La Corte di Cassazione, con la sentenza n. 12283/2025, ha ribadito un principio fondamentale del diritto penale: l’imputabilità di un soggetto è esclusa quando manca la capacità di intendere e volere, anche se solo una delle due capacità è compromessa. In questo caso, la Corte ha annullato la condanna di un imputato accusato di molestie, sottolineando che è necessario un accertamento completo della sua capacità di volere, pur essendo già stata riconosciuta quella di intendere.
L’imputato, infatti, era stato sottoposto a perizia da parte dell’ausiliario del giudice, la quale aveva evidenziato una malattia mentale di tipo paranoide che comprometteva la capacità dell’uomo di resistere agli impulsi. Nonostante ciò, il giudice d’appello aveva confermato la condanna, ritenendo il vizio di mente solo parziale, anche in virtù della sua resistenza a sottoporsi alle cure psichiatriche necessarie.
La Cassazione ha però contestato questa conclusione, rilevando un errore nei ragionamenti dei giudici di merito.

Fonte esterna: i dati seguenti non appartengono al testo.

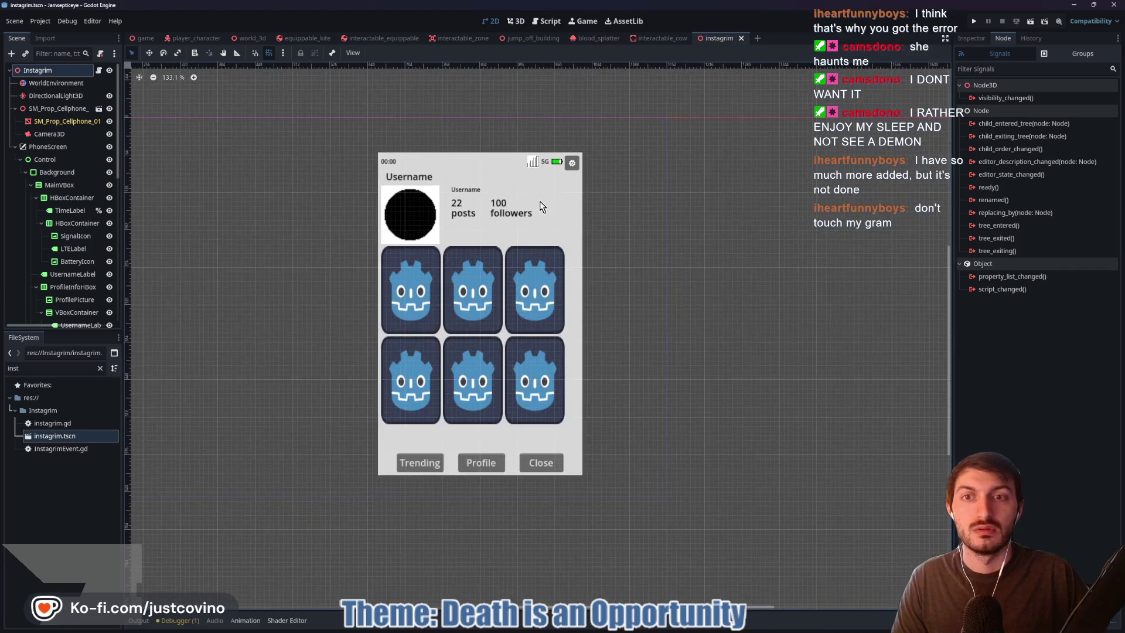
scroll(529, 177, up, 8)
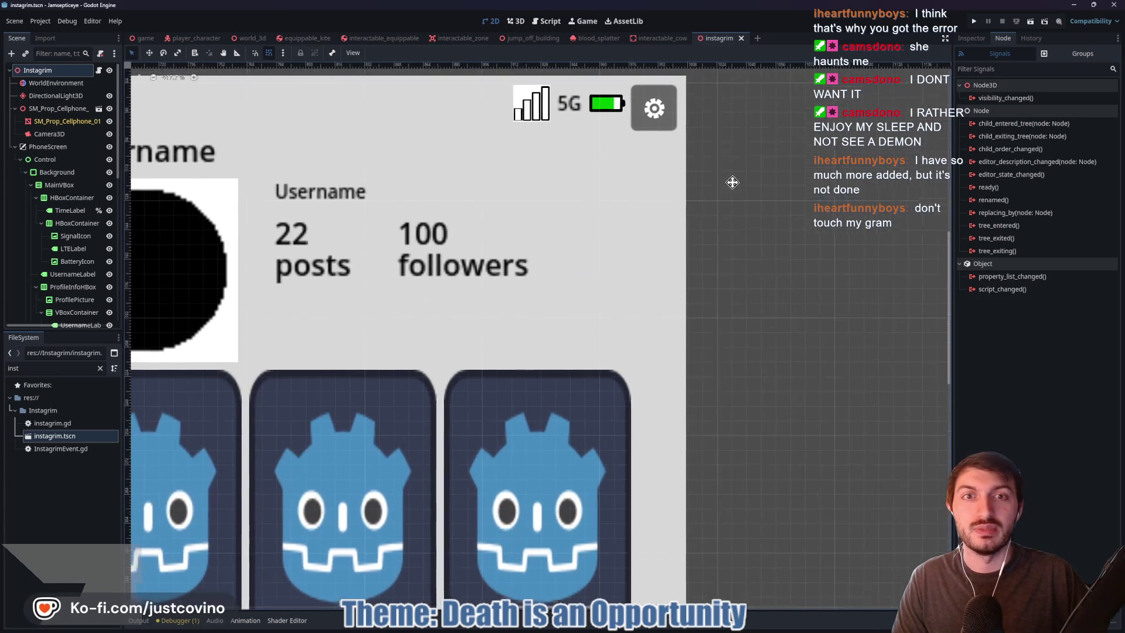
drag(732, 182, 730, 312)
scroll(533, 256, down, 6)
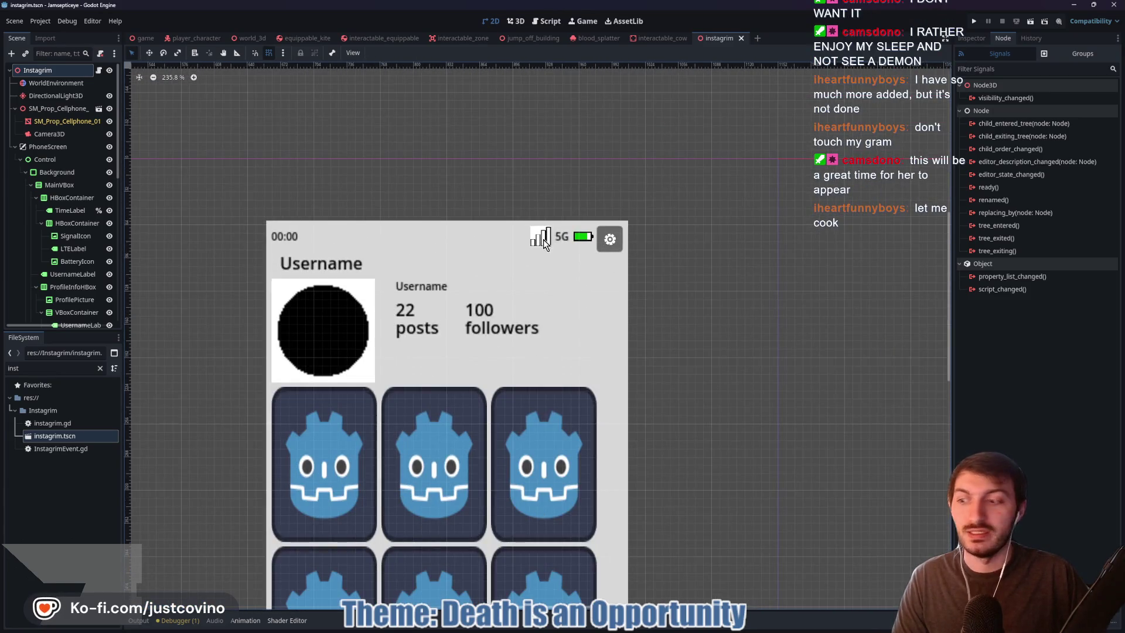
scroll(681, 294, down, 3)
drag(710, 351, 705, 241)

Secondo la Corte, il fatto che l’imputato si fosse sottratto alle terapie non poteva giustificare la considerazione di un vizio di mente parziale. Infatti, la perizia aveva chiarito che il disturbo psichiatrico impediva al soggetto di prendere consapevolezza della sua malattia, il che rendeva inutile l’eventuale trattamento terapeutico.
Il vizio di mente, ha affermato la Cassazione, è da considerarsi totale quando una delle due capacità fondamentali (intendere o volere) manca completamente. In tal caso, non è possibile applicare una condanna, poiché il presupposto per l’imputabilità è venuto meno. Questo principio ribadisce che, per escludere l’imputabilità, è sufficiente la mancanza anche di una sola delle due capacità, senza dover considerare fattori esterni come il rifiuto delle cure.